23 Şubat 2010 Salı

TEKEL dayanışmasına gözaltı


TEKEL işçilerinin direnişine destek vermek amacıyla İstanbul'dan Ankara'ya giden Pir Sultan Abdal Kültür Derneği (PSAKD) yöneticileri dönüş yolunda gözaltına alındılar.

20 Şubat günü Ankara'daki buluşmaya katılan ve dayanışma amacıyla geceyi TEKEL işçileriyle geçiren Pir Sultan Abdal Kültür Derneği (PSAKD) yönetici ve üyeleri 21 Şubat günü dönüş yolunda Gebze Emniyeti'ne bağlı polislerin azgınca saldırısına uğradılar.

İçlerinde Pir Sultan Abdal Kültür Derneği MYK Üyesi Feti Bölükgiray ve Kadıköy Şubesi Yönetim Kurulu üyeleri ve Pir Sultan üyelerinin de olduğu çok sayıda kişi saldırı sonucu yaralandı ve gözaltına alındı.

PSAKD açıklama yaptı

Polis saldırısı ve gözaltı terörüne ilişkin açıklama yapan PSAKD Genel Başkanı Fevzi Gümüş yaşanan olayı şöyle anlattı:

“PSAKD üyelerini taşıyan otobüs şoförü ile yaşanan tartışma neticesinde polisi araması üzerine olay yerine gelen emniyet güçleri, otobüsteki PSAKD Yönetici ve üyelerinin Ankara’daki TEKEL direnişine destek eyleminden döndüklerini öğrenmeleri üzerine çevik kuvvetlerini çağırarak akıl almaz bir şekilde PSAKD Yönetici ve üyelerine saldırmıştır. Saldırlar sonucu PSAKD MYK Üyesi Feti Bölükgiray ve Kadıköy Şube Yön. Kurulu Üyesi Atilla Özdemir’in de aralarında olduğu 8 arkadaşımız gözaltında alınmış, bu kişilerden 7 kişi vücutlarının çeşitli yerlerinde ağır darp aldıklarından yaralanmıştır.”

PSAKD: TEKEL işçilerinin yanındayız!

PSAKD açıklamasında, keyfi bir şekilde saldırıya uğrayan ve gözaltına alınan yönetici ve üyelerin daha sonra serbest bırakıldıkları ifade edilirken saldırının TEKEL işçileri ile dayanışmaya karşı, kolluk güçlerinin, iktidarın tahammülsüzlüğünün bir örneği olduğunun altı çizildi. Saldırının tüm demokrasi güçlerine yapıldığı belirtildi.

“AKP hükümeti kendi foyası ortaya çıkmasın diye çareyi Tekel işçilerine destek olan demokrasi güçlerine keyfi olarak saldırmaktadır.

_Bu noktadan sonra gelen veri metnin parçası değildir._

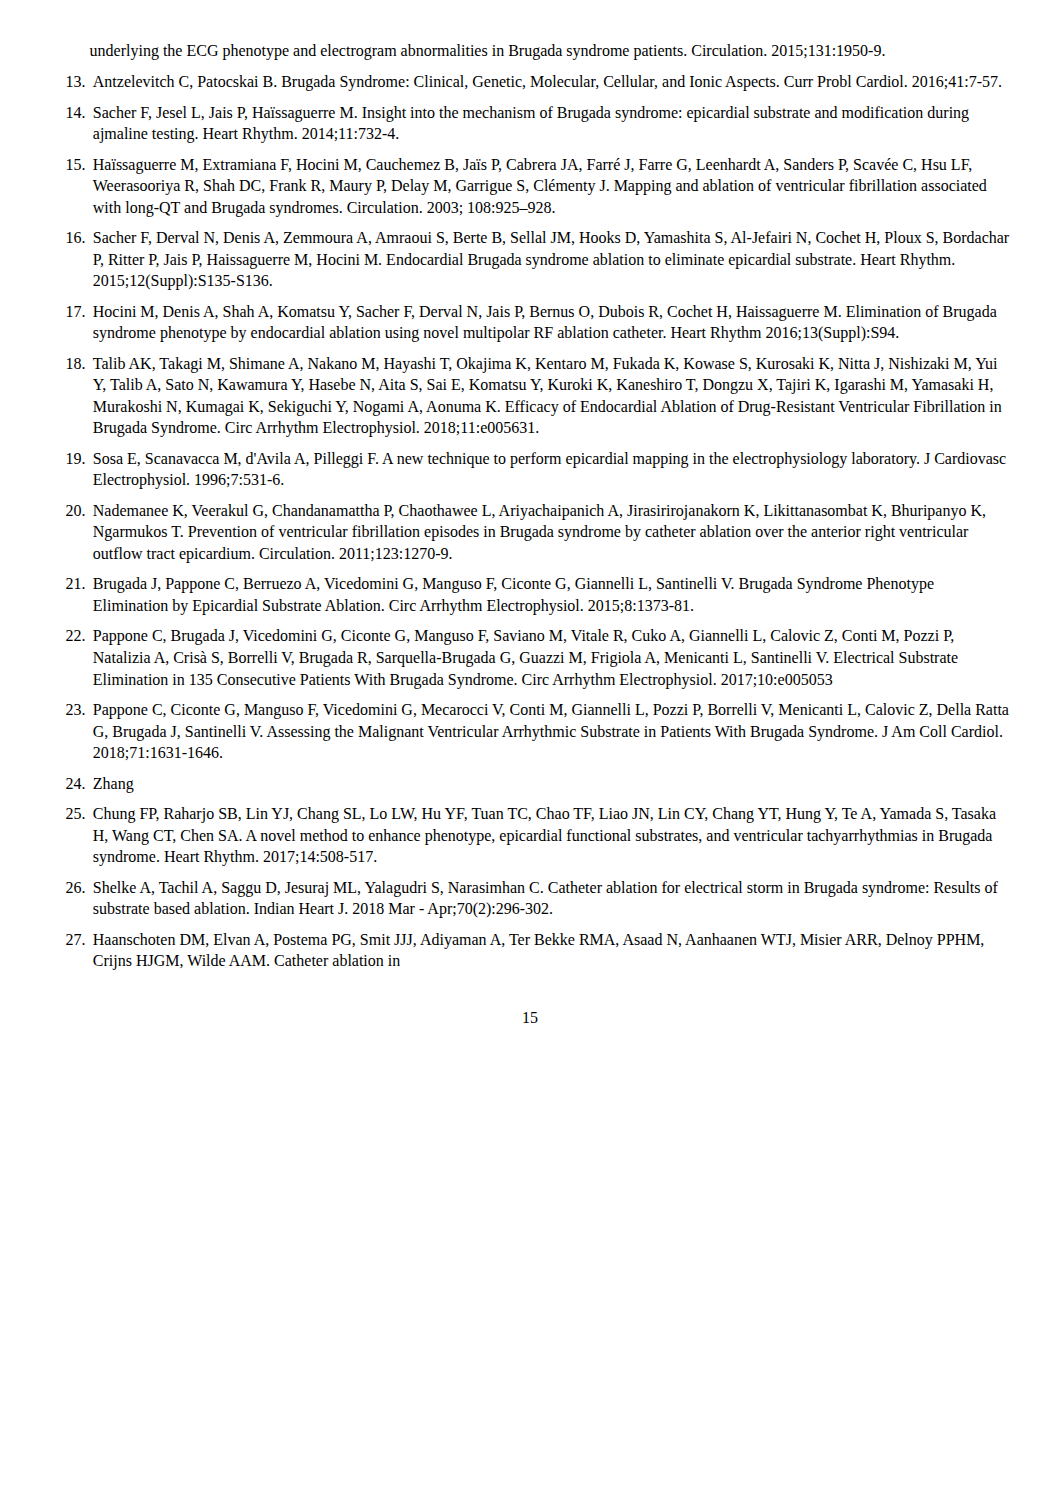underlying the ECG phenotype and electrogram abnormalities in Brugada syndrome patients. Circulation. 2015;131:1950-9.
Antzelevitch C, Patocskai B. Brugada Syndrome: Clinical, Genetic, Molecular, Cellular, and Ionic Aspects. Curr Probl Cardiol. 2016;41:7-57.
Sacher F, Jesel L, Jais P, Haïssaguerre M. Insight into the mechanism of Brugada syndrome: epicardial substrate and modification during ajmaline testing. Heart Rhythm. 2014;11:732-4.
Haïssaguerre M, Extramiana F, Hocini M, Cauchemez B, Jaïs P, Cabrera JA, Farré J, Farre G, Leenhardt A, Sanders P, Scavée C, Hsu LF, Weerasooriya R, Shah DC, Frank R, Maury P, Delay M, Garrigue S, Clémenty J. Mapping and ablation of ventricular fibrillation associated with long-QT and Brugada syndromes. Circulation. 2003; 108:925–928.
Sacher F, Derval N, Denis A, Zemmoura A, Amraoui S, Berte B, Sellal JM, Hooks D, Yamashita S, Al-Jefairi N, Cochet H, Ploux S, Bordachar P, Ritter P, Jais P, Haissaguerre M, Hocini M. Endocardial Brugada syndrome ablation to eliminate epicardial substrate. Heart Rhythm. 2015;12(Suppl):S135-S136.
Hocini M, Denis A, Shah A, Komatsu Y, Sacher F, Derval N, Jais P, Bernus O, Dubois R, Cochet H, Haissaguerre M. Elimination of Brugada syndrome phenotype by endocardial ablation using novel multipolar RF ablation catheter. Heart Rhythm 2016;13(Suppl):S94.
Talib AK, Takagi M, Shimane A, Nakano M, Hayashi T, Okajima K, Kentaro M, Fukada K, Kowase S, Kurosaki K, Nitta J, Nishizaki M, Yui Y, Talib A, Sato N, Kawamura Y, Hasebe N, Aita S, Sai E, Komatsu Y, Kuroki K, Kaneshiro T, Dongzu X, Tajiri K, Igarashi M, Yamasaki H, Murakoshi N, Kumagai K, Sekiguchi Y, Nogami A, Aonuma K. Efficacy of Endocardial Ablation of Drug-Resistant Ventricular Fibrillation in Brugada Syndrome. Circ Arrhythm Electrophysiol. 2018;11:e005631.
Sosa E, Scanavacca M, d'Avila A, Pilleggi F. A new technique to perform epicardial mapping in the electrophysiology laboratory. J Cardiovasc Electrophysiol. 1996;7:531-6.
Nademanee K, Veerakul G, Chandanamattha P, Chaothawee L, Ariyachaipanich A, Jirasirirojanakorn K, Likittanasombat K, Bhuripanyo K, Ngarmukos T. Prevention of ventricular fibrillation episodes in Brugada syndrome by catheter ablation over the anterior right ventricular outflow tract epicardium. Circulation. 2011;123:1270-9.
Brugada J, Pappone C, Berruezo A, Vicedomini G, Manguso F, Ciconte G, Giannelli L, Santinelli V. Brugada Syndrome Phenotype Elimination by Epicardial Substrate Ablation. Circ Arrhythm Electrophysiol. 2015;8:1373-81.
Pappone C, Brugada J, Vicedomini G, Ciconte G, Manguso F, Saviano M, Vitale R, Cuko A, Giannelli L, Calovic Z, Conti M, Pozzi P, Natalizia A, Crisà S, Borrelli V, Brugada R, Sarquella-Brugada G, Guazzi M, Frigiola A, Menicanti L, Santinelli V. Electrical Substrate Elimination in 135 Consecutive Patients With Brugada Syndrome. Circ Arrhythm Electrophysiol. 2017;10:e005053
Pappone C, Ciconte G, Manguso F, Vicedomini G, Mecarocci V, Conti M, Giannelli L, Pozzi P, Borrelli V, Menicanti L, Calovic Z, Della Ratta G, Brugada J, Santinelli V. Assessing the Malignant Ventricular Arrhythmic Substrate in Patients With Brugada Syndrome. J Am Coll Cardiol. 2018;71:1631-1646.
Zhang
Chung FP, Raharjo SB, Lin YJ, Chang SL, Lo LW, Hu YF, Tuan TC, Chao TF, Liao JN, Lin CY, Chang YT, Hung Y, Te A, Yamada S, Tasaka H, Wang CT, Chen SA. A novel method to enhance phenotype, epicardial functional substrates, and ventricular tachyarrhythmias in Brugada syndrome. Heart Rhythm. 2017;14:508-517.
Shelke A, Tachil A, Saggu D, Jesuraj ML, Yalagudri S, Narasimhan C. Catheter ablation for electrical storm in Brugada syndrome: Results of substrate based ablation. Indian Heart J. 2018 Mar - Apr;70(2):296-302.
Haanschoten DM, Elvan A, Postema PG, Smit JJJ, Adiyaman A, Ter Bekke RMA, Asaad N, Aanhaanen WTJ, Misier ARR, Delnoy PPHM, Crijns HJGM, Wilde AAM. Catheter ablation in
15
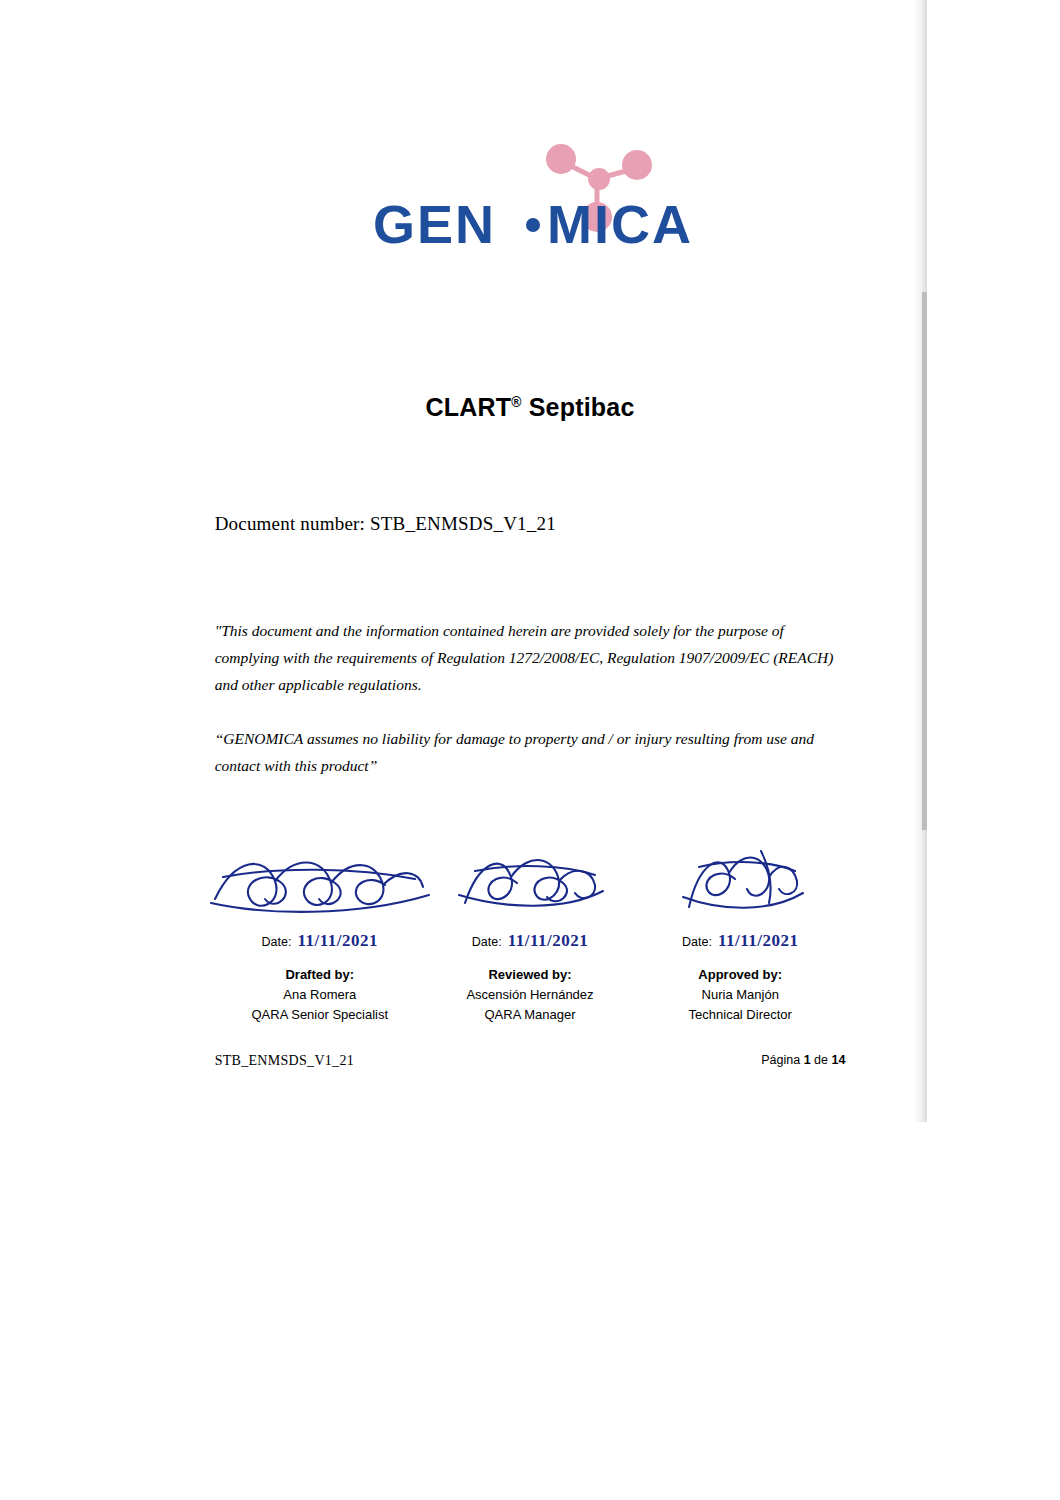GEN MICA
CLART® Septibac
Document number: STB_ENMSDS_V1_21
"This document and the information contained herein are provided solely for the purpose of complying with the requirements of Regulation 1272/2008/EC, Regulation 1907/2009/EC (REACH) and other applicable regulations.
“GENOMICA assumes no liability for damage to property and / or injury resulting from use and contact with this product”
| Date: 11/11/2021 Drafted by: Ana Romera QARA Senior Specialist | Date: 11/11/2021 Reviewed by: Ascensión Hernández QARA Manager | Date: 11/11/2021 Approved by: Nuria Manjón Technical Director |
STB_ENMSDS_V1_21 Página 1 de 14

Kendisini demokrasi kahramanı gibi sunan, ağızlarını her açtıklarında “demokrasiden ve adaletten” bahseden AKP hükümeti, kış ortasında işçilere biberli gaz sıkarak, onları havuzlara dökerek demokrasiye ve adalete ne kadar uzak olduğunu göstermişti. Şimdi de Ankara sınırlarını aşarak Türkiye çapında vicdanların ortak eylemine dönüşen ve büyük bir dayanışma hareketi oluşturan Tekel işçilerine destek olan güçlere saldırmaktadır.

AKP Hükümeti’nin bu saldırıları dayanışmamızı engelleyemeyecektir. Çünkü Tekel işçilerinin eylemi, bütün engelleri ve tehditleri aşarak, her kesimden ve her çevreden insanla bütünleşmiş hale gelmiştir. Eylem artık Tekel işçilerinin eylemi olmaktan çıkmıştır. İş, aş ve özgürlük isteyen herkesin ortak eylemine dönüşmüştür.

Emeğin üstünlüğünü, dayanışmayı, adaleti ve vicdanı öne çıkaran bir öğretinin mensupları olan bizler, Pir Sultan’ın direniş ruhunu bugün kendi eylemlerinde yaşatan Tekel işçilerinin yanında olmaya devam edeceğiz. Onların eylemi bizim eylemimizdir, onların direnişi bizim direnişimizdir.

Herkesi Tekel işçileriyle dayanışmaya ve ortak mücadeleye davet ediyoruz. Çünkü bu ülke insanları, copu ve biber gazını, ayazda üşümeyi değil, adaletli bir ücret ile, barışı, eşitliği, demokrasiyi ve refahı hak ediyor.”